Das Wichtigste in Kürze
- Die duale Ausbildung verbindet praktisches Lernen im Betrieb mit theoretischem Unterricht. Azubis arbeiten überwiegend im Unternehmen und besuchen parallel die Berufsschule, wodurch Theorie und Praxis eng verknüpft werden.
- Die duale Ausbildung ist gesetzlich im Berufsbildungsgesetz geregelt und schließt mit einem staatlich anerkannten Berufsabschluss ab.

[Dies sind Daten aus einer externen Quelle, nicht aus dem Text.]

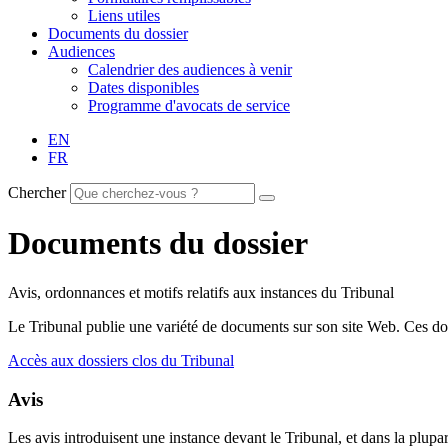
Liens utiles
Documents du dossier
Audiences
Calendrier des audiences à venir
Dates disponibles
Programme d'avocats de service
EN
FR
Chercher
Documents du dossier
Avis, ordonnances et motifs relatifs aux instances du Tribunal
Le Tribunal publie une variété de documents sur son site Web. Ces doc
Accès aux dossiers clos du Tribunal
Avis
Les avis introduisent une instance devant le Tribunal, et dans la plupar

Je nach Ausbildungsberuf dauert sie in der Regel zwischen zwei und dreieinhalb Jahren und endet mit einer Prüfung vor der zuständigen Kammer.
- Vergütung, Zugangsvoraussetzungen und Berufsfelder sind vielfältig. Auszubildende werden vergütet, benötigen oft mindestens einen Schulabschluss und können aus rund 330 anerkannten Ausbildungsberufen wählen.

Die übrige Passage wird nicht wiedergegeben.